● **Source extract**
--*--
If you were to buy a hard copy of the DDC, you’d notice that there are a few different parts. The main part that people think of as the DDC is called the “schedules.” This is the big list of all the top-level numbers, arranged into chapters for each main class. There’s also an introduction, which has rules for deciding where works should be classed. For example the rule of fuller treatment says that if a work covers two or more topics, but covers one topic more fully than all the others, the work should be classed under that topic. There’s also the rule of two, which states that if a work covers two topics fairly equally, it should be classed under the lower number. For example, a work on with equal treatment of French bulldogs (636.72) and Welsh corgis (636.737) should be classed under the lower number, 636.72.
In addition to the introduction and the schedules, there’s also the manual which helps you resolve some specific situations (usually you’ll see a note in the schedules like “See manual 636.72-636.75” that points you to go there), the relative index, and the tables. The relative index is generally the starting point for classifying a work. You can look up a topic alphabetically, and you’ll be pointed to all the different possible classifications. And finally, the tables, which help classify works more specifically.
This introduces a topic called “number building.” The DDC doesn’t actually contain a specific entry for each possible topic, but relies on adding standard subdivisions to numbers listed in the schedules. Table 1 contains the standard subdivisions, which you can add as a suffix to pretty much any number you find in the schedules. The standard subdivisions include:
|Philosophy and theory
|Dictionaries, encyclopedias, concordances
|Organizations and management
|Education, research, and related topics
|Groups of people
|History, geographic treatment, biography
For example, an encyclopedia of programming languages could be classed under 005 (Computer programming, programs, data), .1 (programming), 3 (programming languages), —03 (Dictionaries, encyclopedias, concordances) to yield the number 005.1303. The book Cracking the Coding Interview, which is about the job of programming , could be classed under 005.1023, again using 005.1 (programming) and adding —023, the standard subdivision for “the subject as a profession, occupation, hobby.”
--*--
● **Supplied material**

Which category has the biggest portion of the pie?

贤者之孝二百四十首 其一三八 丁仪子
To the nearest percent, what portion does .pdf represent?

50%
--*--
● **Your assignment**
Reproduce the portion of the DDC passage above between "In addition to" and "works more specifically.", inclusive.

● **Result**
In addition to the introduction and the schedules, there’s also the manual which helps you resolve some specific situations (usually you’ll see a note in the schedules like “See manual 636.72-636.75” that points you to go there), the relative index, and the tables. The relative index is generally the starting point for classifying a work. You can look up a topic alphabetically, and you’ll be pointed to all the different possible classifications. And finally, the tables, which help classify works more specifically.